• Exercise material:
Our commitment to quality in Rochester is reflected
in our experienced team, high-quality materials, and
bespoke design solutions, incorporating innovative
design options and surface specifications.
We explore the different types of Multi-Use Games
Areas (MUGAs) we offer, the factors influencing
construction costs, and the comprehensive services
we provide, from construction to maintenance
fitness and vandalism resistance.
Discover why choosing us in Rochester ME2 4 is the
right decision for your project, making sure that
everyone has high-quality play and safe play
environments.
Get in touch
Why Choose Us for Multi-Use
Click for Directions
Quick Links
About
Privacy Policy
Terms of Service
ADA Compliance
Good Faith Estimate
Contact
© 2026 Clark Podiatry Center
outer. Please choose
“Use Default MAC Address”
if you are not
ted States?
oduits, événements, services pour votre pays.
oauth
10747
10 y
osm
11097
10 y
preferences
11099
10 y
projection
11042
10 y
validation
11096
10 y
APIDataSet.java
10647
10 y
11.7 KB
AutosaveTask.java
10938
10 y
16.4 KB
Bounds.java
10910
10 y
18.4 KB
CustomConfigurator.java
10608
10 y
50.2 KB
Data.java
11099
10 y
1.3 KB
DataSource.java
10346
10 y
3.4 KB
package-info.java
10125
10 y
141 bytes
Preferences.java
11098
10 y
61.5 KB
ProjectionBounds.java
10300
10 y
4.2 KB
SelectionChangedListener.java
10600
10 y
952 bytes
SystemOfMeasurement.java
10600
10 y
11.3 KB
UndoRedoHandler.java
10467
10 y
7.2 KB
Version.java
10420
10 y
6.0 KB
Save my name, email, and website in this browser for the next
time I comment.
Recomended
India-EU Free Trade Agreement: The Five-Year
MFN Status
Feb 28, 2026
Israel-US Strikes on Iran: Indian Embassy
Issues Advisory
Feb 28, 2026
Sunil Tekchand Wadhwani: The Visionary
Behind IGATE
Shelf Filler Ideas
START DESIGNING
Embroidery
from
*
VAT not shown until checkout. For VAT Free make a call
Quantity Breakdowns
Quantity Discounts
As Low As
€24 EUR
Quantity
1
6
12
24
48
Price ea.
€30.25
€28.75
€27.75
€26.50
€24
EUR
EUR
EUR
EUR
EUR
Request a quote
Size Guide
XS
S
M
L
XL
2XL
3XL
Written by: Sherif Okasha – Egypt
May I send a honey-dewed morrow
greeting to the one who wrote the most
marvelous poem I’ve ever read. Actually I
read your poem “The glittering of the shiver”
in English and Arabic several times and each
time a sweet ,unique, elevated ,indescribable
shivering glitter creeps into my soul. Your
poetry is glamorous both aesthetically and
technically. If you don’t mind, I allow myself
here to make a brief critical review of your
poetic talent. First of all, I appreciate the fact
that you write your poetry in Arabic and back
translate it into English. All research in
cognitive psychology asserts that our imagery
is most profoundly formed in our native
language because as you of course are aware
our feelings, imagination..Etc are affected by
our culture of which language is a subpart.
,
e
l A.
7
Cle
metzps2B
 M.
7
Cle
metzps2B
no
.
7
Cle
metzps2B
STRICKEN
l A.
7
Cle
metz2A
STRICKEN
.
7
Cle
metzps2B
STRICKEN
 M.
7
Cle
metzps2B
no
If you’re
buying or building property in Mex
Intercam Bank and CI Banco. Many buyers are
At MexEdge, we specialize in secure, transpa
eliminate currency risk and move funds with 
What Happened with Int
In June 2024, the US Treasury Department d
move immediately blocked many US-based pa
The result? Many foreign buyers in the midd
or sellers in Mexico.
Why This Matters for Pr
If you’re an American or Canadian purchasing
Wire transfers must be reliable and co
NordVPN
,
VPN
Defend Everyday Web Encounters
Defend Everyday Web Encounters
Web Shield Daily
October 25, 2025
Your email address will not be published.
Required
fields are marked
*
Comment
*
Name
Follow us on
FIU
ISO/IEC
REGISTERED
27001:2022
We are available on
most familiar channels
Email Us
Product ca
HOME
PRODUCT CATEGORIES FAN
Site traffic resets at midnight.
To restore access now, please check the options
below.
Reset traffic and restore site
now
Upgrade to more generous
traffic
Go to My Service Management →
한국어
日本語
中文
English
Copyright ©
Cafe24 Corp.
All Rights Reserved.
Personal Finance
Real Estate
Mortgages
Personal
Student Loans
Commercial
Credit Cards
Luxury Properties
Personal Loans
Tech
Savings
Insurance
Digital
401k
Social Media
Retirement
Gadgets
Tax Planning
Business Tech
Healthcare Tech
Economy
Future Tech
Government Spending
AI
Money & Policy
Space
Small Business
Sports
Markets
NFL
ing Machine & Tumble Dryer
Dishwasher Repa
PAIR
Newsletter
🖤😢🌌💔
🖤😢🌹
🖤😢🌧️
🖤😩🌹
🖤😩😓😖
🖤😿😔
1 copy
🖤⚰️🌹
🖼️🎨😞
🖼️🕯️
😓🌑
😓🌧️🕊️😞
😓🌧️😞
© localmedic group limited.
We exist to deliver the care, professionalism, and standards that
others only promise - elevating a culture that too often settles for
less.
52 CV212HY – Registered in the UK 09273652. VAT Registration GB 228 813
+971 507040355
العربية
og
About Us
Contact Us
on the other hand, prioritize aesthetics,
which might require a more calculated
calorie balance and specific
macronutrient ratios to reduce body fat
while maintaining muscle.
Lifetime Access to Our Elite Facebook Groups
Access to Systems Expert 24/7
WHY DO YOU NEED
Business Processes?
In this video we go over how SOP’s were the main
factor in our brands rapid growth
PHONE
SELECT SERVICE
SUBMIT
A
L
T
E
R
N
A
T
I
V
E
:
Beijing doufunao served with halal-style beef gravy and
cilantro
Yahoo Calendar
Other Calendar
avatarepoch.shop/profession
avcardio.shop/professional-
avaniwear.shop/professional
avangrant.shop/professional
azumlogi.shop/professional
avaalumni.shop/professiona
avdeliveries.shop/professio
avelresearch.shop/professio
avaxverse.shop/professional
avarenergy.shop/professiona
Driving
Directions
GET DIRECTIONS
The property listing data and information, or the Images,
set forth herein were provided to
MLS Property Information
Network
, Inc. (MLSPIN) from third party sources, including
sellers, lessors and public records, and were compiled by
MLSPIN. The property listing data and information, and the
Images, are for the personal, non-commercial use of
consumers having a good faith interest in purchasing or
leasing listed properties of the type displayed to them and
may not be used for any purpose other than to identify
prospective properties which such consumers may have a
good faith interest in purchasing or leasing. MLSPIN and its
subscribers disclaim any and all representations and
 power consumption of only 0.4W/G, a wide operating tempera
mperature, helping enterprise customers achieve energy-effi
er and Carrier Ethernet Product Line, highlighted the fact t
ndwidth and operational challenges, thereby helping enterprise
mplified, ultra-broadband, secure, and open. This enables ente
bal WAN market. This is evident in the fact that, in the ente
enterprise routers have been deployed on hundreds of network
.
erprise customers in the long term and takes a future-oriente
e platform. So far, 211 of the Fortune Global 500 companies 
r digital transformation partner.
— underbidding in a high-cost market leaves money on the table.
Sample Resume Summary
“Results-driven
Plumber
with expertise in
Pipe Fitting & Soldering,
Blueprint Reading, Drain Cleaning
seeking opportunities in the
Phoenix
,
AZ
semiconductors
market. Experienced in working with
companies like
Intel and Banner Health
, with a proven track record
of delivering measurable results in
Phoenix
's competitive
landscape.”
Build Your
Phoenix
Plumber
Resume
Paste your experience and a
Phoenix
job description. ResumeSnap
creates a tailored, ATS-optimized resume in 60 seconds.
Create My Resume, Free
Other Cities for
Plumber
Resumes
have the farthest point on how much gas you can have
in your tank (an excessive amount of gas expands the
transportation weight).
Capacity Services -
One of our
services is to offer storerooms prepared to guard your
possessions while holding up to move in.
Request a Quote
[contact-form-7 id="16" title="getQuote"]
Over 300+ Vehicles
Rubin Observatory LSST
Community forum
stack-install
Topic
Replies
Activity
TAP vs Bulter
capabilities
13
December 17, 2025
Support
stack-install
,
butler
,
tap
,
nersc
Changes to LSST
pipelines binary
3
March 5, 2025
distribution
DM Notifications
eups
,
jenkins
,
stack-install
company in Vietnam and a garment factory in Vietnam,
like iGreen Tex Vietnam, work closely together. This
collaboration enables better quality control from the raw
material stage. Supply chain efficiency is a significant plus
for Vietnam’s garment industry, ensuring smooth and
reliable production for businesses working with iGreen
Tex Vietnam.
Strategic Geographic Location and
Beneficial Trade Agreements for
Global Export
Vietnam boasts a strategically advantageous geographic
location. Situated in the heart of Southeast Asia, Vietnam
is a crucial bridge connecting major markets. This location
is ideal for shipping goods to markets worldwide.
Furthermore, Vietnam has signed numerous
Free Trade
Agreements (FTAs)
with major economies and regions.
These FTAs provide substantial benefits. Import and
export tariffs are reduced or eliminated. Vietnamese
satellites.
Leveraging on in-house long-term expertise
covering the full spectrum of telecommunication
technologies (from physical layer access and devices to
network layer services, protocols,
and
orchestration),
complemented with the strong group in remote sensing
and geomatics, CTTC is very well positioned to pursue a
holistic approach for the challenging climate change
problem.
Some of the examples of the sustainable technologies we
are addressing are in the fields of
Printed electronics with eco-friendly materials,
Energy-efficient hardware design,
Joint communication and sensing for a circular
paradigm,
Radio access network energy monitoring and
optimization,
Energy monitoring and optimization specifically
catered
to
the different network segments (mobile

• Work to complete: Your answer should be each line from the preceding material in which the word "consumers" occurs.

• Task result:
consumers having a good faith interest in purchasing or
prospective properties which such consumers may have a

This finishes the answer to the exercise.